To help address this problem Statistics Austria, the Vienna University of Technology, the International Household Survey Network (IHSN) , PARIS21 (OECD), and the World Bank have contributed to the development of an open source software package for SDC, called sdcMicro. sdcMicro is maintained by a Statistics Austria Team.
This software application is:
- Open source;
- Implements a large collection of algorithms discussed and developed in academic literature (including methods for global recoding, local suppression, post-randomization, noise addition, micro-aggregation and shuffling);
- Optimized for large datasets;
- Provided with a user-friendly GUI (this part developed with financial support from the World Bank and Google).

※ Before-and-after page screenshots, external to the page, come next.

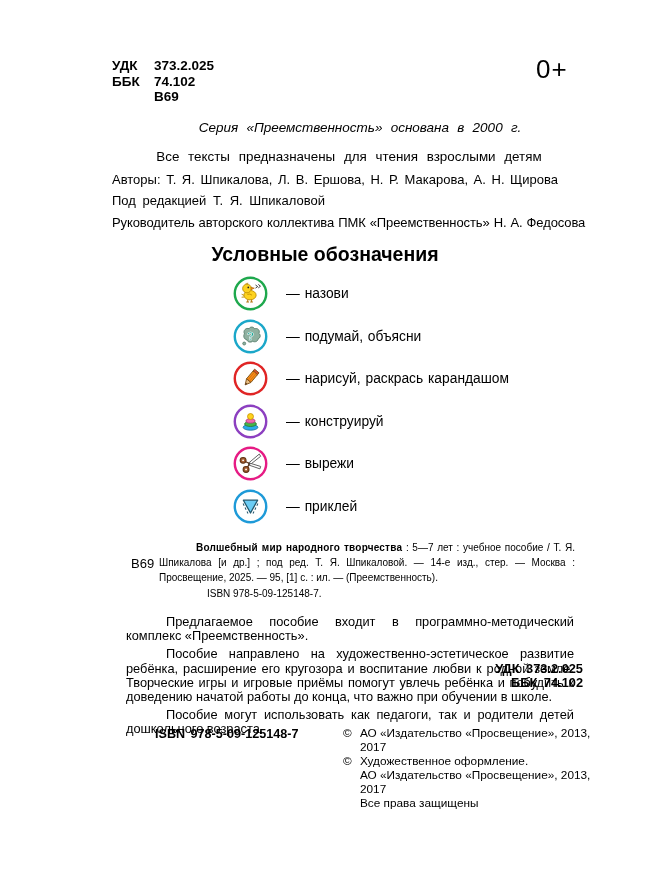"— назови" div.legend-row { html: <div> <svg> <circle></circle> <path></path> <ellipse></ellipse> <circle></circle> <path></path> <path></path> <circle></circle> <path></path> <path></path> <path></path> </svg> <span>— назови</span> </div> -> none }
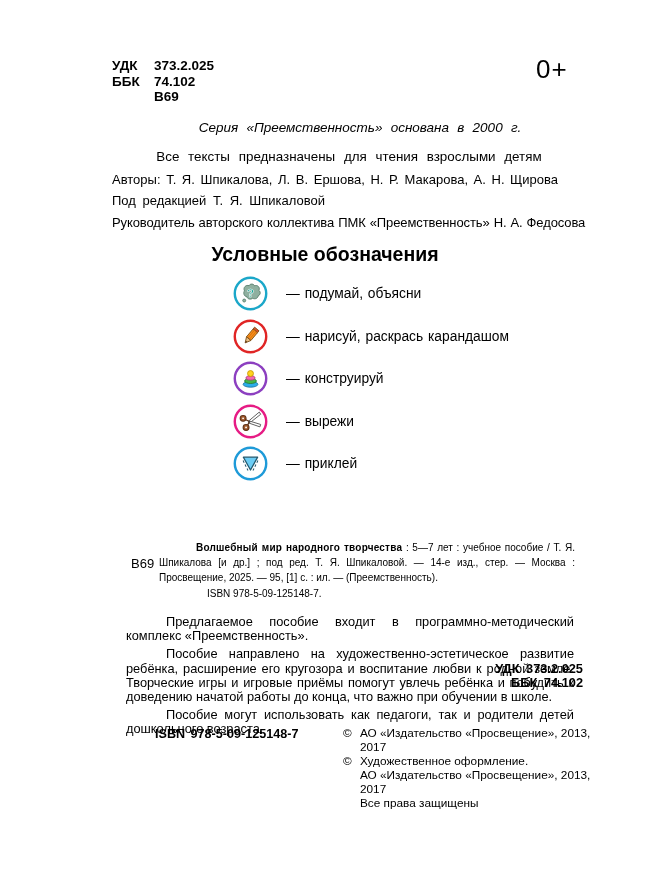"ISBN 978-5-09-125148-7." .imprint .isbn-line { margin-top: none -> 8px }
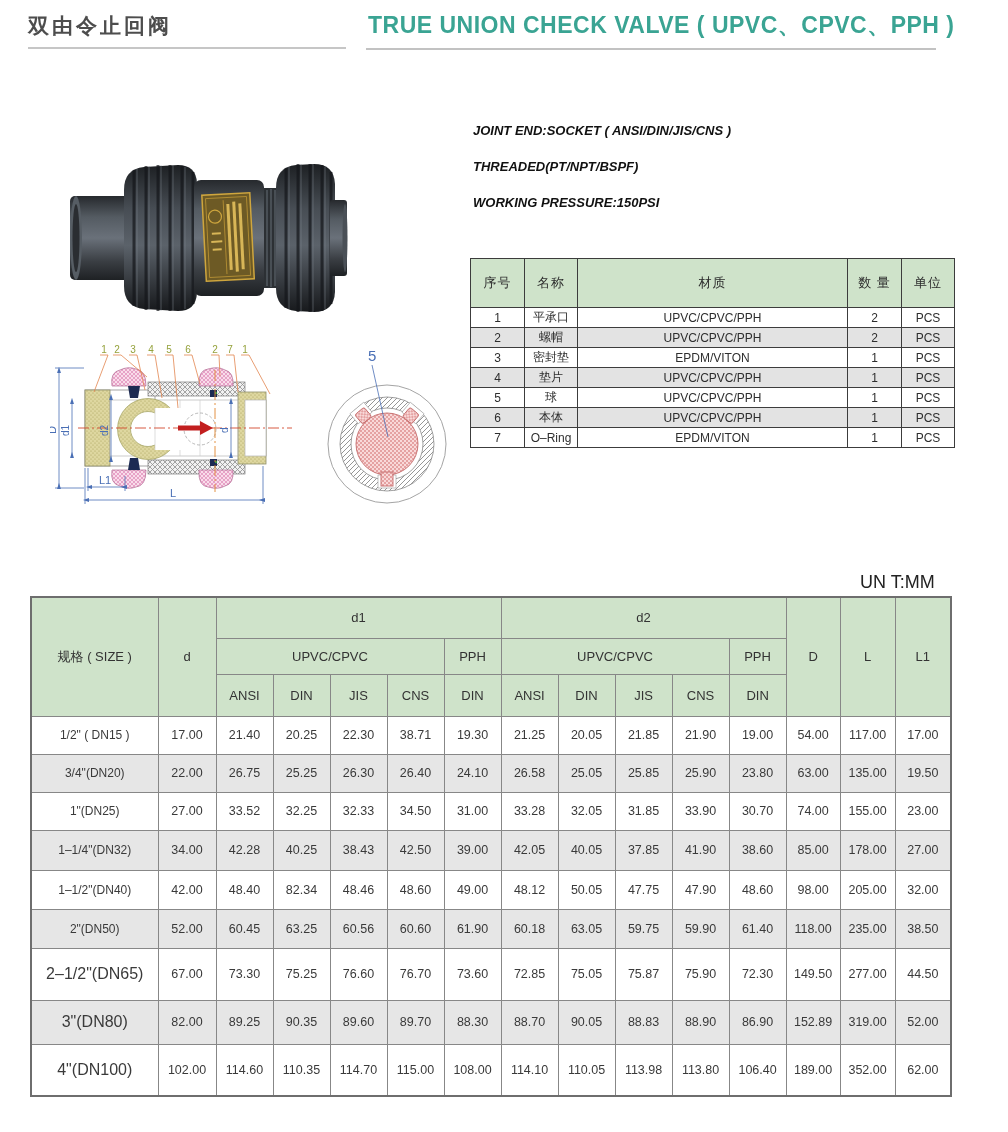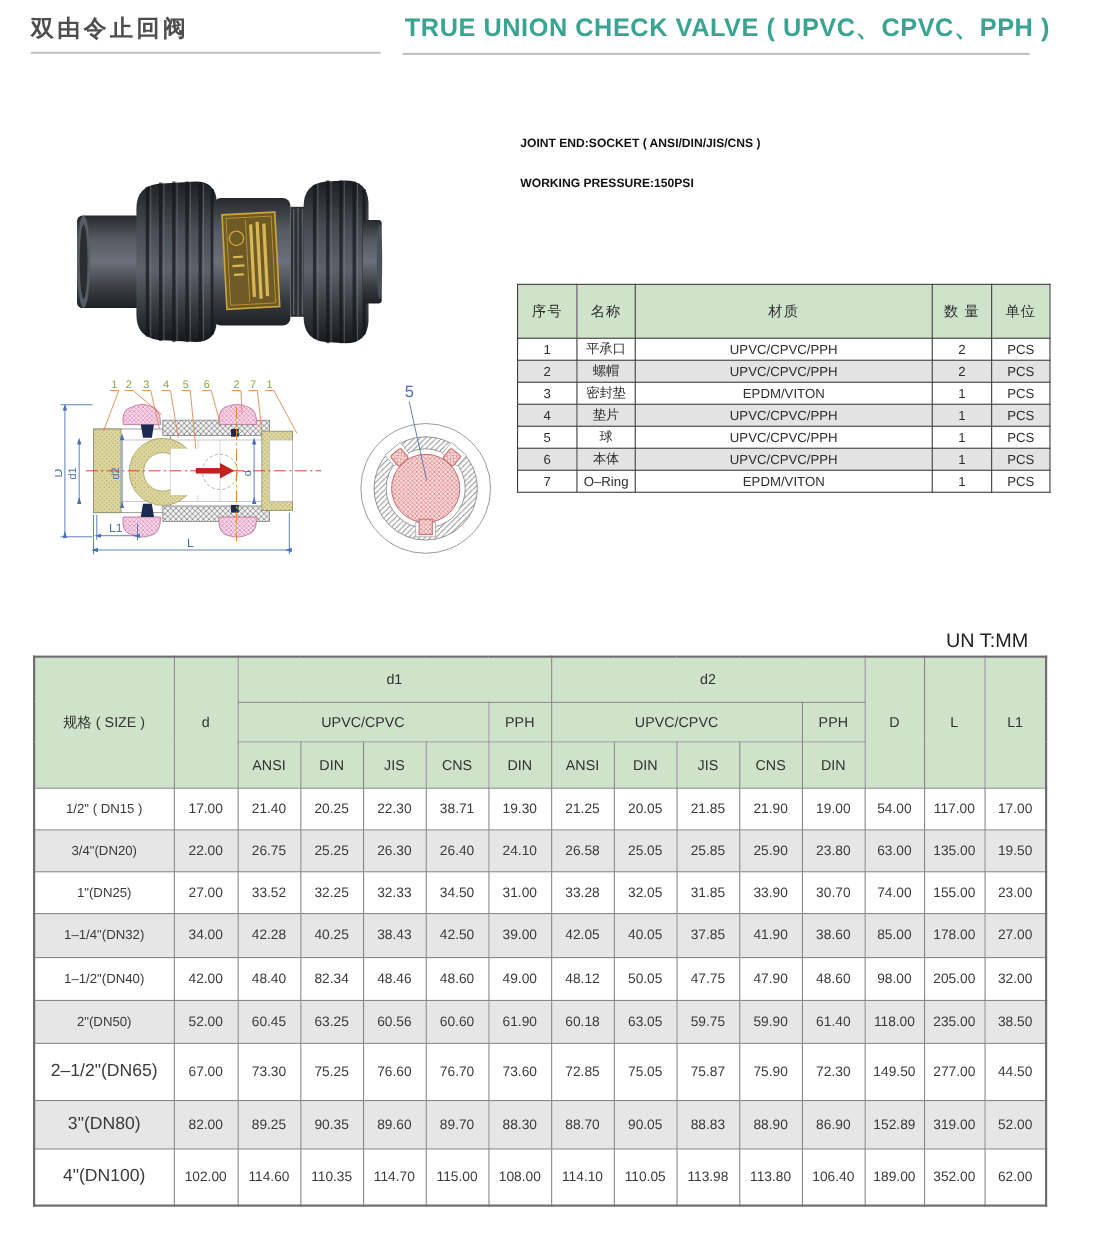"JOINT END:SOCKET ( ANSI/DIN/JIS/CNS )" .spec-line { font-size: 11px -> 13px; font-style: none -> italic }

A Graphic User Interface (GUI)
The application of many anonymization methods is complex and requires knowledge of the methods and access to suitable tools for implementation. For users comfortable with using R, the package sdcMicro provides a tool for the application of a comprehensive suite of methods commonly used and described in literature on disclosure control. Users not familiar with R, but who have an immediate need for tools to anonymize data, would benefit from a friendly Graphic User Interface (GUI) for the sdcMicro package. To provide a GUI environment for the non-R user the World Bank Microdata Library Team facilitated and funded the developed a Shiny application called sdcApp, which is included in the sdcMicro package. Users of the GUI can implement the most widely used anonymization methods present in the sdcMicro package without requiring in depth knowledge of R. In addition to the anonymization methods implemented in the sdcMicro package, the GUI offers a comprehensive set of risk and utility measures. This includes functions to measure, visualize and compare risk and utility throughout the anonymization process. The GUI also helps agencies by preparing reports on the process suitable for internal and external audiences. To guarantee reproducibility, the underlying code can also be saved. For users of other statistical packages, the GUI supports importing and exporting microdata in several formats (STATA, SAS, SPSS, R). Like R, sdcMicro is open source and available in the CRAN Repositories and on GitHub. The availability of a GUI for applying common anonymization methods has the potential to lower barriers to a greater number of users both in agencies with lower capacity and in more advanced agencies seeking to use the power of sdcMicro without investing in learning R.